**Provided material**
Segment Open

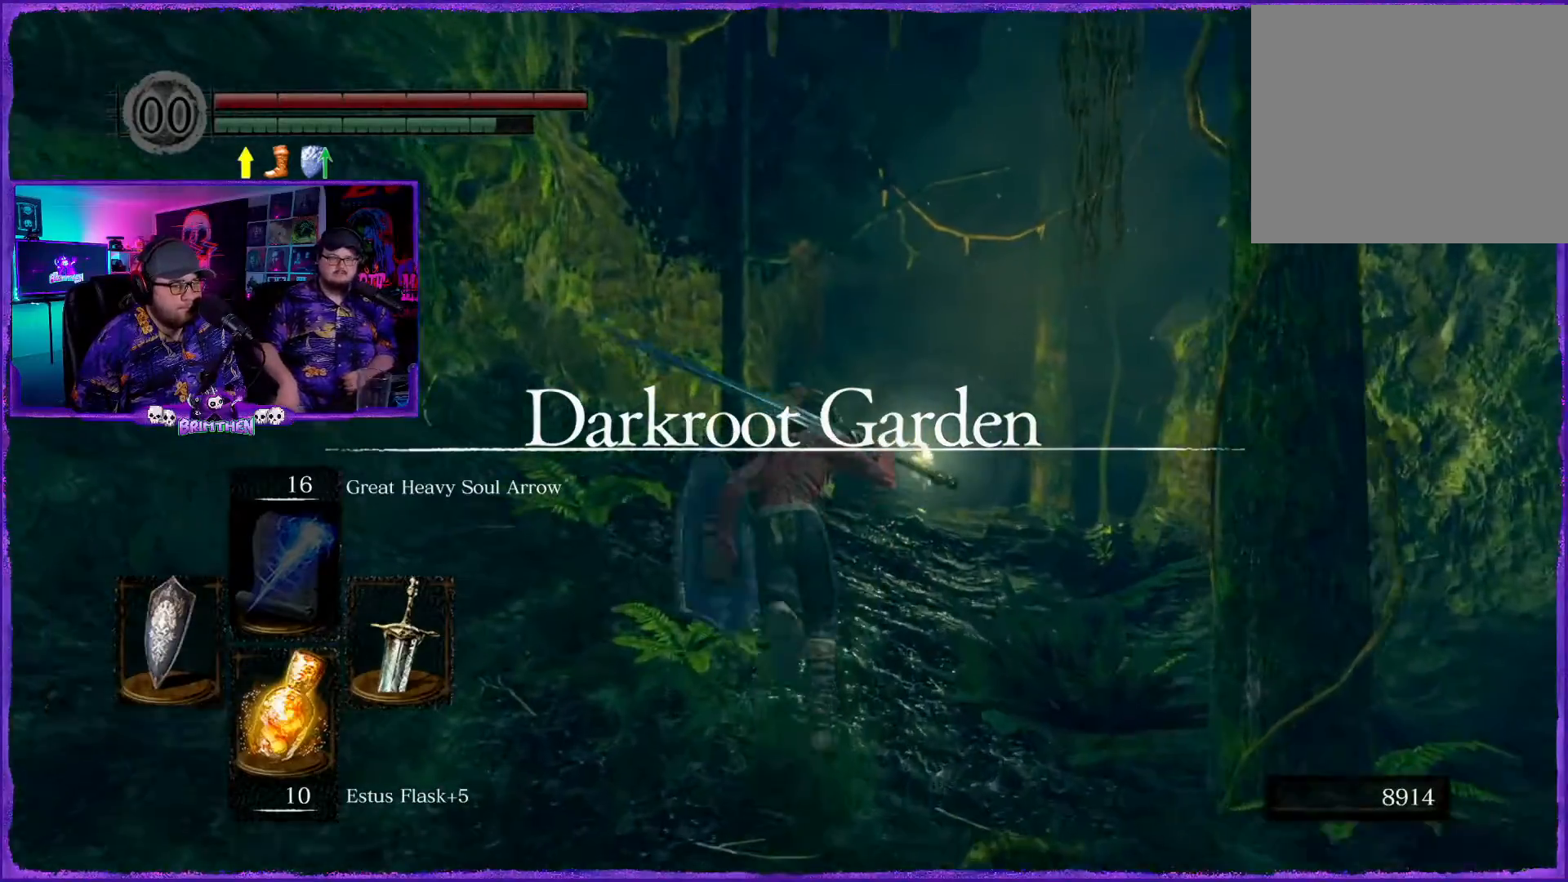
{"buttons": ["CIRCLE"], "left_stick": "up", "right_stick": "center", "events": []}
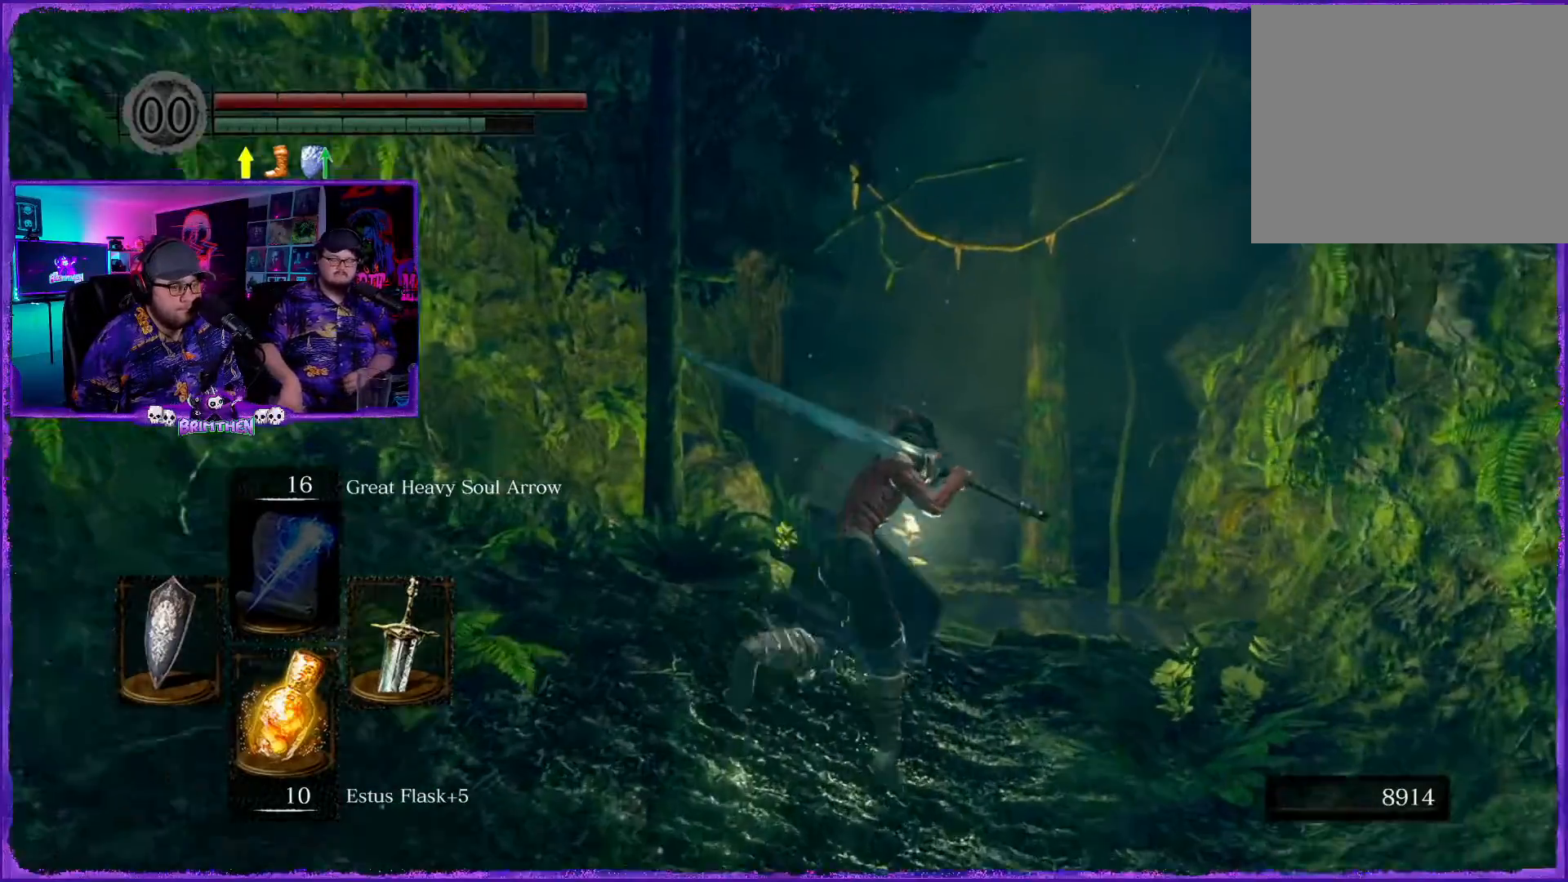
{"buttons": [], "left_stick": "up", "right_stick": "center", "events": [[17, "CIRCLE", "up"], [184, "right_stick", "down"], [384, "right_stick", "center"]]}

Segment Closed
Segment Open

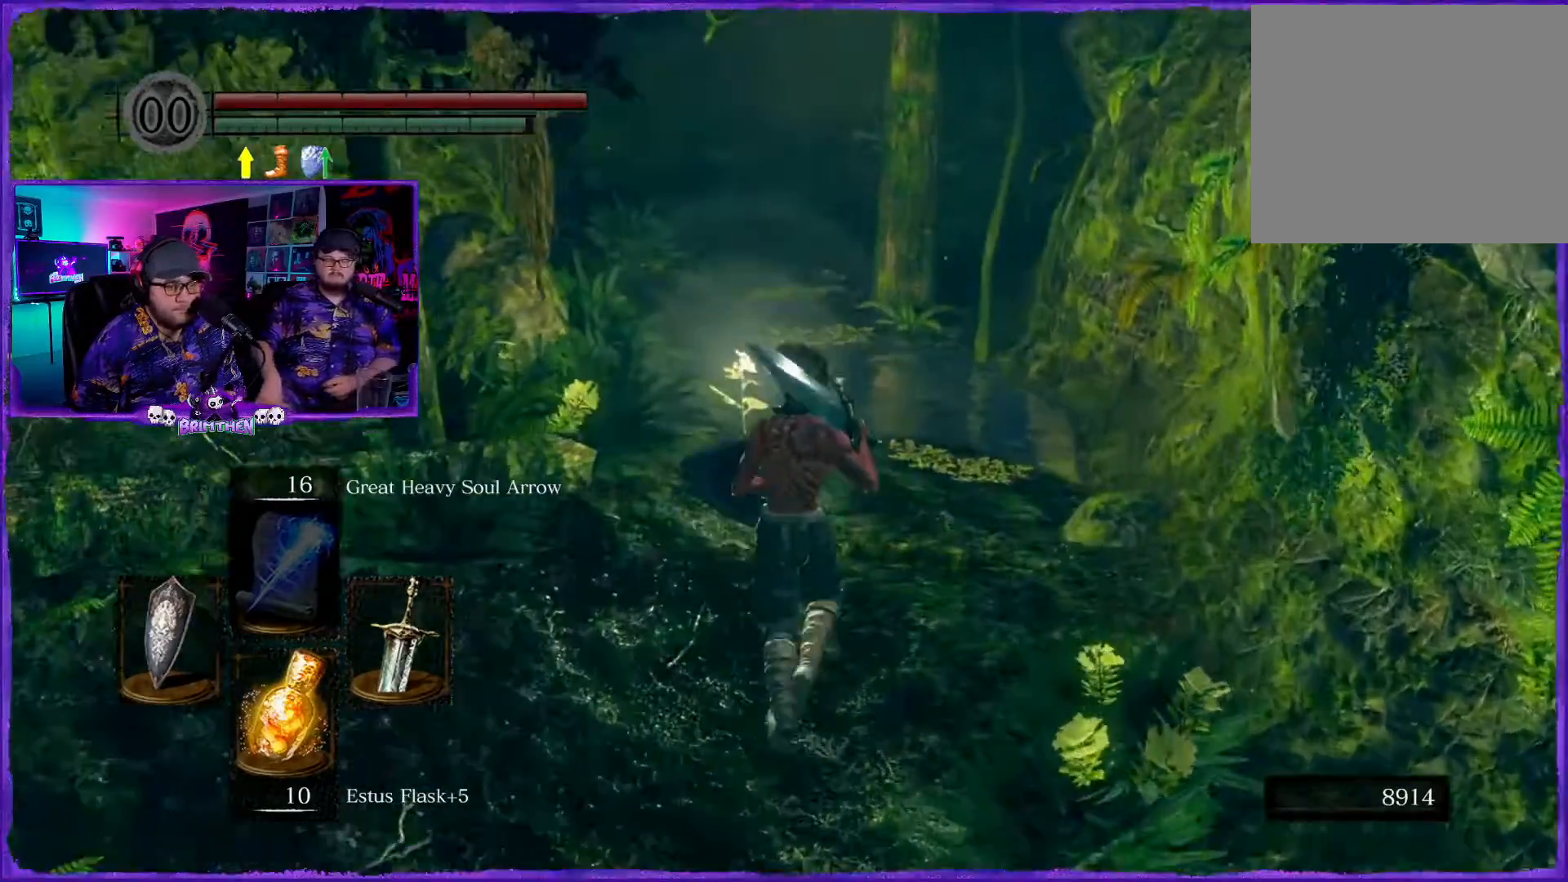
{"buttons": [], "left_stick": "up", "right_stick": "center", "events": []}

Segment Closed

**Task description**
Count the lines in the entries above that include the string "CIRCLE", then give only that figure.

**Output**
2